What Zygmund talks about is when they made a game design decision for T9A to be its own thing, rather than a fixed Warhammer 8th edition in all but name. The stated reason for it? Warhammer Total War. The Old World no longer was an abandoned franchise by GW, and the possibility of legal action being taken by GW against T9A became a far more likely prospect than it had previously been. I wasn't yet playing T9A at the time, so Zygmund knows better than me what happened. Far as I can tell though, the decision was made at the top without asking the wider community, on the basis of internal discussions with the T9A legal team, discussions that were kept secret to retain attorney-client privilege. Or so they said. I can see how a shitstorm could have erupted out of all that.
As far as being or not being Warhammer, it de facto largely is so at the moment, but being its own thing is indeed in the long-term pipeline. Mainly through the release of the full, completely reworked army books. So far, only Warriors of the Dark Gods (aka Chaos Mortals) have gotten theirs. I'd say it largely manages to do so, though the similarity will always be there because of the design goal to enable people to keep playing with their existing model collections.
I've used to say that T9A is community-driven in the same way the Soviet Union was: There is a vanguard party that ultimately answers to the community, but does its own thing day-to-day as it sees fit and considers itself to know best. A vanguard party that pretty much everyone can get into and involved with, but one in which you ultimately need the favour of those already on the top to really rise high.
I would say, though, that they are genuinely listening to feedback and considering it, even going to greater lengths than most to collect it. The issue is just the broad scope and objective of the entire project. To create a game that will be the new common standard in rank and file fantasy wargaming, like Warhammer once was. A universal fantasy rank and file wargame, or as close as one can be to such a thing. Which means having to please the broadest possible player population with the most diverse wants and preferences, which forces them to balance all kinds of conflicting objectives and priorities. Most of the time it's not a conflict between the wants of the wider community and the vision of a clique of insiders, but rather, between different factions within the community. That's before even considering differences in opinion among the insiders. I swear, for every prominent team member who has quit because of disagreement over the direction the project is going, there's another who has quit for exactly the opposite reason. The end result is a jack-of-all-trades game that probably has a good shot at becoming said universal fantasy rank and file wargame, but one that might not appeal to those with strong, precise and extreme preferences regarding game design philosophy.
As far as it comes to interaction between the team and the wider community, I think the recent mid-February hotfix to the 2.0 beta originally released in December shows both the best and the worst of that, of what the process can be at its best and what it can turn into at its worst.

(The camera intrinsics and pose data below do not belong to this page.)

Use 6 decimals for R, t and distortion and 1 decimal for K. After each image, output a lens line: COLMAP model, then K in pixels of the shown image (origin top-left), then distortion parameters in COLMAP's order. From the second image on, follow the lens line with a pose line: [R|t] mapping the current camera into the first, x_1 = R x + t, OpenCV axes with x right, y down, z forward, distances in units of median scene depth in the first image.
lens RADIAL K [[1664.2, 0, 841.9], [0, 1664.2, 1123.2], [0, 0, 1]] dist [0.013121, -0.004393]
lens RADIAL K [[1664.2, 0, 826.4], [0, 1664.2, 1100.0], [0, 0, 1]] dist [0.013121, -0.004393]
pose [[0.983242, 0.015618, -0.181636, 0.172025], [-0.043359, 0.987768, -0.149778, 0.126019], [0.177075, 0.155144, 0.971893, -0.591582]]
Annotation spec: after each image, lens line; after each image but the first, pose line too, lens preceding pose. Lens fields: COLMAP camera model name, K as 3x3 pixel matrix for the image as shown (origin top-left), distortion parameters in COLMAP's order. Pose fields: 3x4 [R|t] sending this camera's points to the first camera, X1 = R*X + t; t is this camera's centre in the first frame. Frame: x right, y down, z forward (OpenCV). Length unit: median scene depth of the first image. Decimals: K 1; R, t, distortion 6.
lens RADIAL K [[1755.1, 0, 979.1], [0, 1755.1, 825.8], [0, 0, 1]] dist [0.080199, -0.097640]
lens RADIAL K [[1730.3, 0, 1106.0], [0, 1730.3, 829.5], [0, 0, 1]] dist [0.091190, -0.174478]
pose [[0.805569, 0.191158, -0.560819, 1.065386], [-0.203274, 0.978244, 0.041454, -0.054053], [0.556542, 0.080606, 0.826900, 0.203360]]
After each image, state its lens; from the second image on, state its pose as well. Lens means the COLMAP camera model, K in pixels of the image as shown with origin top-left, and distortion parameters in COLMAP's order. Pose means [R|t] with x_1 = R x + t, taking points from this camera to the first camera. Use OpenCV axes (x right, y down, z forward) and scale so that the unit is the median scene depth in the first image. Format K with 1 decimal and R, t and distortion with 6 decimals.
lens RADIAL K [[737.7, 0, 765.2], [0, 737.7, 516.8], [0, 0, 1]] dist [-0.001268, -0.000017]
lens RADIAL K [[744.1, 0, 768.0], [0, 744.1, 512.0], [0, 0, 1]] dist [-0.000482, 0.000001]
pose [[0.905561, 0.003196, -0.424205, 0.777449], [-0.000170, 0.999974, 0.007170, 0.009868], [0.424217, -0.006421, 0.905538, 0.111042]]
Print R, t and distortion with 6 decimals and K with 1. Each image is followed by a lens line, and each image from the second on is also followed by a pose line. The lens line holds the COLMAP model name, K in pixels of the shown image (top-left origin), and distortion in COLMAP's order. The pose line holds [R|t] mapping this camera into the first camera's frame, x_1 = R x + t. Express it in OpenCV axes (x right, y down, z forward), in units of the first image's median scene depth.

For Empire, the hotfix was a case of everything going right. Empire ACS (Army Community Survey, the team members who process army subforum feedback into digestible pieces for the rules team) did a well-organized effort to collect feedback, arrange discussions and conduct polls, and presented their findings to the rules team, along with ready suggestions. The rules team delivered. All kinds of unused, overcosted things got points discounts, and the most controversial and ill-advised change (removal of great weapon knights) was undone. Everyone acted reasonably and in good faith, and gave the other entities involved in the process the benefit of the doubt. The result was well received and most people on all sides of the process were satisfied.
For Highborn Elves, the hotfix was a hot mess. In the original 2.0, they got some quite overpowered things, things that were received with rejoicing in the army community due to opening up new playstyles that weren't competitive before. Came hotfix time, the HbE ACS started off acting essentially as lawyers on behalf of their community, for why their new overpowered toys should be nerfed as little as possible, wasting both time and opportunity to advance proposals on nerfs that would have made them not OP but still retained their usefulness at enabling new playstyles. When they eventually came around to do just that, it was too late, they had wasted time that had been scarce to begin with. Miscommunications happened between the different involved teams and people who worked without much coordination, an ever-present potential problem when the project runs on lots of irregular part-time volunteer work and needs to be highly parallellized to make effective use of all that manpower. The resulting HbE hotfix wiped out much of the gains made by the 2.0 HbE betabook, was a mess not really liked by any of the involved parties, and caused a shitstorm on the HbE forum, made worse by the resignation in protest by one of their ACS guys.
Make of all that what you will. Me, I'm firmly in the T9A camp. Its imperfections aside, what it has achieved is truly remarkable. In view of what it has achieved, its issues are to me really first world problems of fantasy wargaming. We abided far worse for far longer from GW.